======== READING PASSAGE ========
I want to join with my hon. Friend on the right in an expression of regret at the ill-advised action of last night. It places myself and my colleagues in a most difficult position in our attempts to modify the provisions of this Bill. I trust, however, that anything which happened last night will not be allowed to prejudice the merits of the case we seek to put forward. I am not concerned myself with what took place in September last. What I am concerned with is the principle involved in this Sub-section, and that is that members of the police force are prohibited from joining any outside body. There are chief constables with varied minds. It is still open to a chief constable so minded to say that the policeman, who is invested with civil powers as far as his vote is concerned, shall not belong to any particular political body. That limitation is not placed on any other member of the Civil Service. I see no reason why a policeman should not be affiliated to a political body, and I see no reason why he should not present to that body in a purely constitutional manner any grievance he has got in order that legislation may be enacted for his benefit. Whether or not Mr. Marston or the Police Union signed the terms which have been referred to, the principle still remains, and it is still just possible, if I may reduce the argument to absurdity, that some fractious chief constable might object to a constable belonging to a Christmas goose club.

Mr. SHORTT

Not under this Bill.

Mr. SEXTON

He may object.

Mr. SHORTT

This does not affect the liberty of the individual policeman in the slightest degree. His liberty remains absolutely, except in so far as it is limited by Clause 2. This does not touch the liberty of the individual. He can belong to any body which does not affect the police.

Mr. CLYNES

Is it not the fact that he loses his individual liberty in this sense that he is deprived of acting in association with his fellow policemen.

Mr. SEXTON

Let me press my point which is that under the Federation to be established by the Bill the policemen would be prohibited from even discussing or putting before anybody other than the police force any question. They could not even come to the Labour party to state a grievance, although not affiliated to them, and to say that they wanted to move in a constitutional manner in order to secure benefits in the direction of pay or promotion, or for any other object, without any attempt to strike or threat to strike. This Bill denies them that opportunity and for that reason I shall vote against this Clause.

Colonel GREIG

I am in thorough sympathy, as I am sure every Member is, with the position of the police, and with the desire to remove any grievances they may suffer from. I should be the last man to say any word out of sympathy with the police. From my experience of them during the War I believe they discharged their duty as well as any other body in. this country. I had many of them under my command, and they were eager to take up arms in defence of their country; and from the way they discharged their duties as civil officers I was satisfied that they would do their duty in the War, and they did. If I say anything now it is not out of sympathy with the police. What is their position. They are not in the position either of the ordinary citizen or of the ordinary Civil servant. Until we get home that root idea I am afraid hon. Members on this side and hon. Members opposite will not agree on the point. What is a police constable or policeman? He is an ordinary citizen who has confided to him by the rest of the community some of the most vital rights that affect the liberty of the individual. He has the right to interfere in crucial ways with the liberty of every one of us. That is a right which is confided to him by the rest of his fellow members, and it is a right which requires the utmost discretion in its exercise, and it is a right for the exercise of which he is responsible to his fellow citizens and not to any particular one of them. What does this Clause do? The first Clause of this Bill enables policemen of all ranks to form an association such as is set out in the Schedule of the Bill. That differs in no way from an ordinary trade union except this. Before the Trade Union Act of 1871 a trade union was an illegal association.
========
[DIRECTIVE] Quote the passage of the police debate that begins with the words containing "Is it not the" and ends with "against this Clause.".
======== GIVEN INFORMATION ========
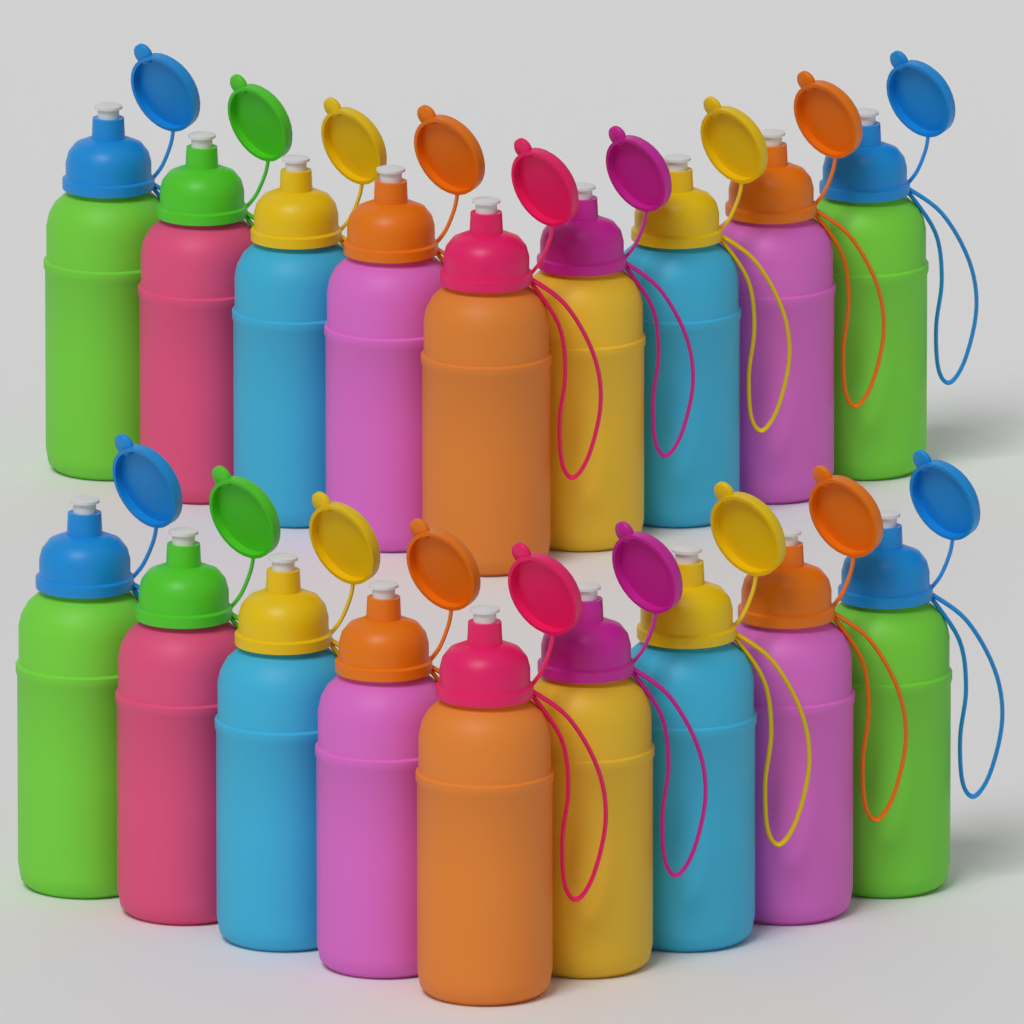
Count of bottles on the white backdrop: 18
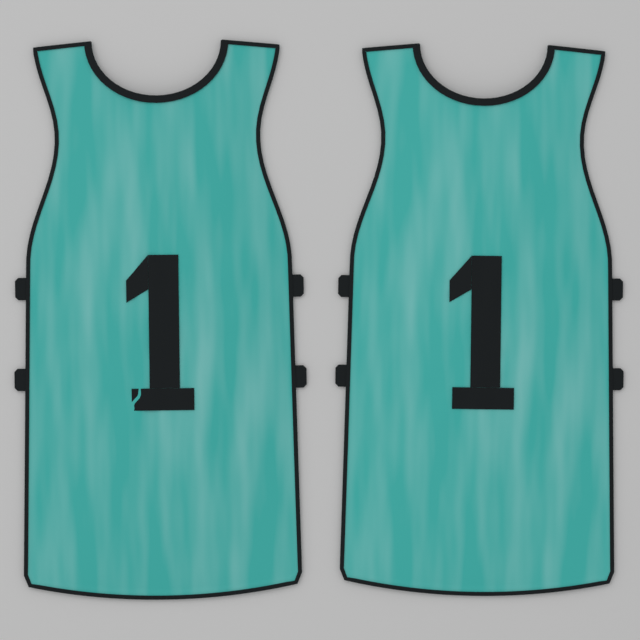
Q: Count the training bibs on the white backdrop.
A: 2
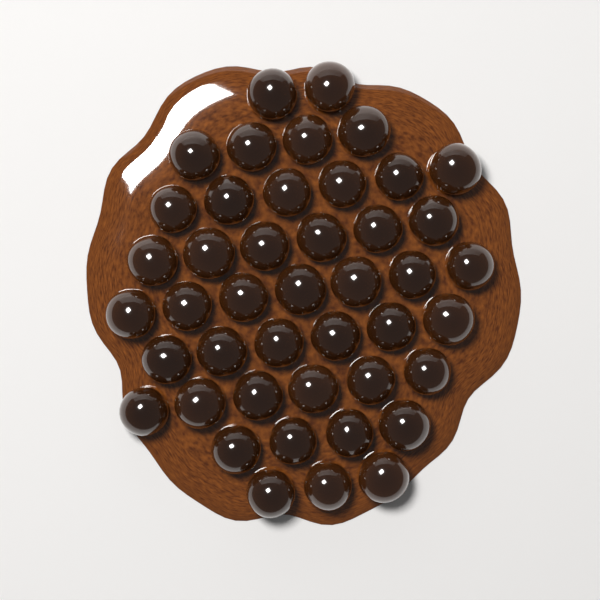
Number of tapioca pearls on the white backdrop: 44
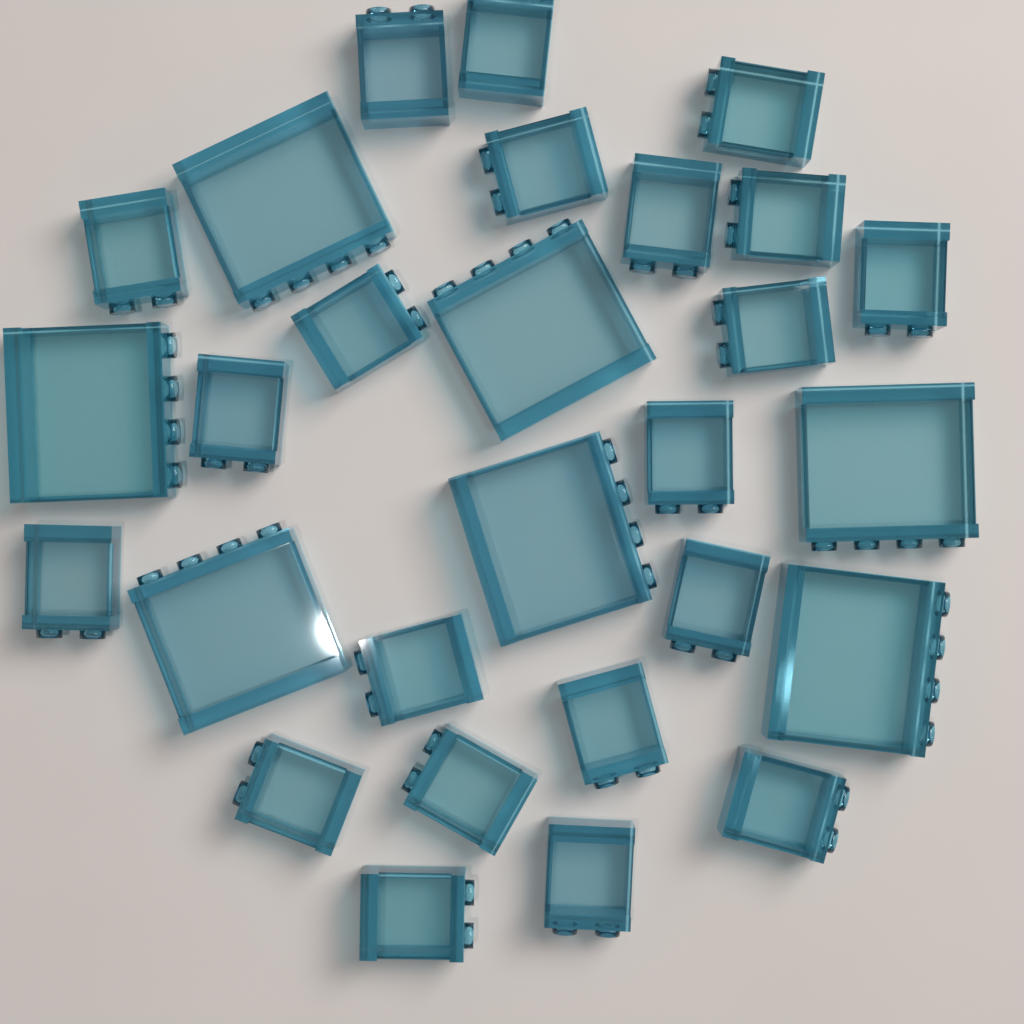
========
[EXERCISE OUTPUT]
Is it not the fact that he loses his individual liberty in this sense that he is deprived of acting in association with his fellow policemen.

Mr. SEXTON

Let me press my point which is that under the Federation to be established by the Bill the policemen would be prohibited from even discussing or putting before anybody other than the police force any question. They could not even come to the Labour party to state a grievance, although not affiliated to them, and to say that they wanted to move in a constitutional manner in order to secure benefits in the direction of pay or promotion, or for any other object, without any attempt to strike or threat to strike. This Bill denies them that opportunity and for that reason I shall vote against this Clause.